Крик вещей птицы | страница 37



— Постой-ка, Петр, — перебил друга Радищев, остановив его на этом опасном повороте. — Ты замечтался, друг, и говоришь, как библейский пророк. Прислушайся. — Он показал пальцем вверх. Там, во втором этаже, все время, с небольшими перерывами, пели скрипки, и все тихо, жалостно, но сейчас они вдруг подхватили какой-то бесшабашно веселый, разгульный мотив. — Что это? Как будто знакомое. Кажется, из оперы Фомина. Да, это из «Ямщиков на подставе». Каково? По-русски?

— Да, по-русски, — сказал Челищев.

— Петр Иванович, — заговорил опять Козодавлев, — так кто сии мужи, уже пребывающие среди нас?

— Планета велика, — сказал Челищев и наморщил лоб, досадуя, что сказал давеча лишнее, и соображая, как теперь исправить ошибку. — Земля наша велика, — повторил он, — ужели нет на ней ни единого праведника? Свет не без праведников.

— Ты вот заикнулся об их писаниях, то есть о писаниях мужей, днесь пребывающих. Кого ты имеешь в виду? Вольтера уже нет, Руссо нет, Дидро тоже нет. Кто еще остается? Рейналь? Или кто из новоявленных? Может, Д р у г  н а р о д а? Марат? А?

— Сент-Мартен, — сказал Челищев, просто чтобы уйти от натиска Козодавлева. — Я преклоняюсь перед Сент-Мартеном, перед его книгой «О заблуждениях и истине».

— Э, хитришь, хитришь, братец.

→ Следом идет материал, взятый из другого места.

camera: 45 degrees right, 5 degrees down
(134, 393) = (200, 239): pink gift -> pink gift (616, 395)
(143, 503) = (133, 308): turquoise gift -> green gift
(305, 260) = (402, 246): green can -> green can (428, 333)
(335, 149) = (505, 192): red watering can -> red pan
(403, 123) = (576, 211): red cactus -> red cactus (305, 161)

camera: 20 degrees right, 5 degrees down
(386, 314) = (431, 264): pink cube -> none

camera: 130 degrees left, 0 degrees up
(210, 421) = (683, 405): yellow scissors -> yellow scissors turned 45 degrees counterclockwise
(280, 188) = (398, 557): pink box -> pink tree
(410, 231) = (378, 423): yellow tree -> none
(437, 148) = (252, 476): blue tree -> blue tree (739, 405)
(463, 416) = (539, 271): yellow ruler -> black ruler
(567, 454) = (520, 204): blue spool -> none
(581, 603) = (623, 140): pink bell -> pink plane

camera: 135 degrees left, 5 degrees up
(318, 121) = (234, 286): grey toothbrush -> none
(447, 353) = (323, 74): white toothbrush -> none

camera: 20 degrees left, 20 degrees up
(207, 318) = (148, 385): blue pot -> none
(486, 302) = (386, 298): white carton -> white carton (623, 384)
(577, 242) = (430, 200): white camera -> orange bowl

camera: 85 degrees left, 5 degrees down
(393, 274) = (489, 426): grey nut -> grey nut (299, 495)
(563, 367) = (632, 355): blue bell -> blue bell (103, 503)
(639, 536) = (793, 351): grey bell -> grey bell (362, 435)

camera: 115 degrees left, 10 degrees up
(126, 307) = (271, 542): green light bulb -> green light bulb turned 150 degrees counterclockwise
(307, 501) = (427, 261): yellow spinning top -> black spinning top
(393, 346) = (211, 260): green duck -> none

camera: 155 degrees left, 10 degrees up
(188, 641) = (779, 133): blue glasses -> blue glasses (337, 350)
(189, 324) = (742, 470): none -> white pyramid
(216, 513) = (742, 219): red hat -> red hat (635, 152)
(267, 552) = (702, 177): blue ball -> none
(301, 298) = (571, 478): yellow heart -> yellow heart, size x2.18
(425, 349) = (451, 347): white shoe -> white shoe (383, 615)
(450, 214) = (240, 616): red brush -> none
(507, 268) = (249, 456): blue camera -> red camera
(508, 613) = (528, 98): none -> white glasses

Перед масонским писателем ты не преклонишься. Это в молодости вы с Александром хаживали в собрания ложи, да и то, пожалуй, из одного любопытства. Хитришь, хитришь, святой Петр. Нет, ты не таись, выскажись…

— Ну, довольно! — резко сказал Челищев, и, добавь Козодавлев хоть одно еще бестактное слово, он дико вспылил бы, как частенько бывало с ним в подобных случаях.

— Смотрите, Костров движется, — сказал Радищев, прервав тем самым обострившийся разговор. — Надобно пригласить его. Ермил Иванович! Просим! Пожалуйте в нашу компанию.

Поэт Костров (так кстати!) медленно двигался по залу. Не шел, а именно двигался этот маленький человек в неряшливом одеянии. Пьяный, слабый, он тяжело переваливался с боку на бок, с трудом переставляя кривые вогнутые ноги, почти не разъединяя коленей и неловко перемещая ступни. Он и до приглашения держал направление к тому столу, к которому его теперь просили. Радищев встал и подвинул стул.

— Фу, еле доплелся, — сказал поэт, бессильно опустившись. — Здравия желаю, Осип Петрович. Ну, а вас, господа, я не знаю. Прошу представиться… Радищев? Да, слышал, слышал. Таможенный советник? Говорят, вы преглупо себя ведете. Не берете подарков, то есть взяток. Сим мир не исправишь, почтеннейший. А вы-то как назвались? Челищев? Не знаю, совсем не знаю. Морочный, видать, человек. Скорбь какая-нибудь? Не кручиньтесь, сударь. Все пустяки.